◆ **Directions**:
[1] From the list of adventures, return the stretch from "6. Rafted white" through "to the boat." word for word.
[2] According to the list of adventures, how long did the writer and Bert live and travel in a motorhome?

2. Camped in and explored the Amazon jungle as Bert and I traveled from Manaus, Brazil to ..... for 3 weeks, sleeping beside rivers in jungle hammocks. Endured relentless rain and biting insects of all kinds. Neither of us spoke Portuguese but we had visitors to our camp daily who spoke no English. We spent hours around a campfire conversing somehow and understanding each other, mostly. Brought home a 7 foot snake that Bert caught on the road. Customs did not want to look into the bag so no problem bringing it in. We named him Sete, Portuguese for seven. He joined our 10 ft reticulated python, Monty and our sweet California mountain kingsnake, Coco, both of which Bert had caught in Miami.



3. Spent one month exploring Peru with Bert. Visited Lake Titicaca and Machu Picchu. Had to be driven 30 miles to the airport the night we left for US in an old wreck of a car with a stranger driving. The hotel staff was suddenly very afraid we would be kidnapped by the Shining Path Rebels if we took a taxi. I did not trust the man driving so had some long knitting needles aimed at the back of his seat ready to punch through his body in case he drove past the airport.



4. Rode a mule into the Grand Canyon down the Bright Angel Trail to Plateau Point. One day, 10 hours, no overnight. The crowd waiting for a show when we dismounted our mules after return to the visitor center had a roaring good laugh when I attempted to walk away from mine. Ouchie.



5. Slept nightly for 2 weeks in the Yukon in secluded parks in an open backed jeep beside signs that said: WARNING- Dangerous bear in area. Explored the off-roads of the Yukon.



6. Rafted white water in North Carolina Mountains. Bert and I alone in a rubber raft. We had lied about having experience. Son and girlfriend in another raft, also having lied, turned over and son nearly died. He was injured and rescued but couldn't wait to go back to do it again.



7. Went sailing with inexperienced drunken sailor (Bert) in his homemade sailboat with a cabin on Biscayne Bay. Spent one night with boat lying sideways on a reef in a storm. Had to be towed back to the dock by Coast Guard the next day. They set us loose about 100 feet from the dock. Rudder was broken so Bert had to swim to the dock with a rope between his teeth that was tied to the boat.



8. Got rid of everything we owned and lived and traveled in a motorhome for nearly 10 years. Visited every state in the Union except Rhode Island. Somehow missed that one. Did not drive the motorhome to Hawaii. Decided to fly instead. lol



9. Swam with large alligators in the Everglades during a very hot day hike.

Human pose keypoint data
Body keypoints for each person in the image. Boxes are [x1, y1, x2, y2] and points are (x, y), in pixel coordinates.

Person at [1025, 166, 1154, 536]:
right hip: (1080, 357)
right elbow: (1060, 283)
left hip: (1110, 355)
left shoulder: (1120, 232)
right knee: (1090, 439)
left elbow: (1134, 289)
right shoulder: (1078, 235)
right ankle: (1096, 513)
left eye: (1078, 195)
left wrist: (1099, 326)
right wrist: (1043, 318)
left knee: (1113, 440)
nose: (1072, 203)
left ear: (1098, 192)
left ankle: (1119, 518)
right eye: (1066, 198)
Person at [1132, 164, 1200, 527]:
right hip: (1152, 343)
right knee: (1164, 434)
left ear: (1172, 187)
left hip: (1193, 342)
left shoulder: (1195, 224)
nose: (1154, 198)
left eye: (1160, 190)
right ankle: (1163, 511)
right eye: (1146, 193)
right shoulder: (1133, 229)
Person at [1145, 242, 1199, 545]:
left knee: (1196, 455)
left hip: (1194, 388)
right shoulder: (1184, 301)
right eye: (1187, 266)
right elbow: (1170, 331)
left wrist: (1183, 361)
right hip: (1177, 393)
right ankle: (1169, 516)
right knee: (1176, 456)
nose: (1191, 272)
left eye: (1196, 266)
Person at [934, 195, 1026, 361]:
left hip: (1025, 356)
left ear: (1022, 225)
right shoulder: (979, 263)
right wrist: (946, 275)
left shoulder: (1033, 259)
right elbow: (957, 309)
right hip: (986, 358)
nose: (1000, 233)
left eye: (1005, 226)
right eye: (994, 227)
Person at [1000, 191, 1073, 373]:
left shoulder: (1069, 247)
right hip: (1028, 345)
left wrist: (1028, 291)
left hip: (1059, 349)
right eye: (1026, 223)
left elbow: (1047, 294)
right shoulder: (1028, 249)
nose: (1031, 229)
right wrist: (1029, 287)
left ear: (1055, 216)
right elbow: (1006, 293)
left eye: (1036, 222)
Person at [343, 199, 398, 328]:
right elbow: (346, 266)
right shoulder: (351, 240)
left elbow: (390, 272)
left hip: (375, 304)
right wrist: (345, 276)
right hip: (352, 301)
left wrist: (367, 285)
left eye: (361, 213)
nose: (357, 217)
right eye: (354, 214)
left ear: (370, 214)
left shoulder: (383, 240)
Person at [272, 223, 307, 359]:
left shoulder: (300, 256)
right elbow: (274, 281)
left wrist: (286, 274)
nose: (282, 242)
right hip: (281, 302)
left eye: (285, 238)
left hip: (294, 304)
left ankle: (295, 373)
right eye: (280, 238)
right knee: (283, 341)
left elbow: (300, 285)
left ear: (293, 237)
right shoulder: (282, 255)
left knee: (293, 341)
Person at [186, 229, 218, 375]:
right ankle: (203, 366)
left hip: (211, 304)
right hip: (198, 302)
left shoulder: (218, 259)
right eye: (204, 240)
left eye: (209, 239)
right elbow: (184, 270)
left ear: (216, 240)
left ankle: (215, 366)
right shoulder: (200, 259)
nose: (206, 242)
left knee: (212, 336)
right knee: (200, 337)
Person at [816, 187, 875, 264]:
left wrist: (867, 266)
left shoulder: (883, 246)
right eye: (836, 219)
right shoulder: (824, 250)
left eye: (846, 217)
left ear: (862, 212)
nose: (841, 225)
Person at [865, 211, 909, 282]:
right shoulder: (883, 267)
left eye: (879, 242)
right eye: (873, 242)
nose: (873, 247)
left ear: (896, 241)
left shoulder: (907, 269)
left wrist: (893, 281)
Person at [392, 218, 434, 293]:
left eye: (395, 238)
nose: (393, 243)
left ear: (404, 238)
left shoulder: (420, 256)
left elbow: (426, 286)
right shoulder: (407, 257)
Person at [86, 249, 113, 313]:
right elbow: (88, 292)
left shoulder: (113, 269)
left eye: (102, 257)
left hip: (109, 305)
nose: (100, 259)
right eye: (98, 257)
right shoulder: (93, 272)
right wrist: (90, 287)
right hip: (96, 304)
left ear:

◆ **List of answers**:
[1]
6. Rafted white water in North Carolina Mountains. Bert and I alone in a rubber raft. We had lied about having experience. Son and girlfriend in another raft, also having lied, turned over and son nearly died. He was injured and rescued but couldn't wait to go back to do it again.



7. Went sailing with inexperienced drunken sailor (Bert) in his homemade sailboat with a cabin on Biscayne Bay. Spent one night with boat lying sideways on a reef in a storm. Had to be towed back to the dock by Coast Guard the next day. They set us loose about 100 feet from the dock. Rudder was broken so Bert had to swim to the dock with a rope between his teeth that was tied to the boat.

[2] Nearly 10 years.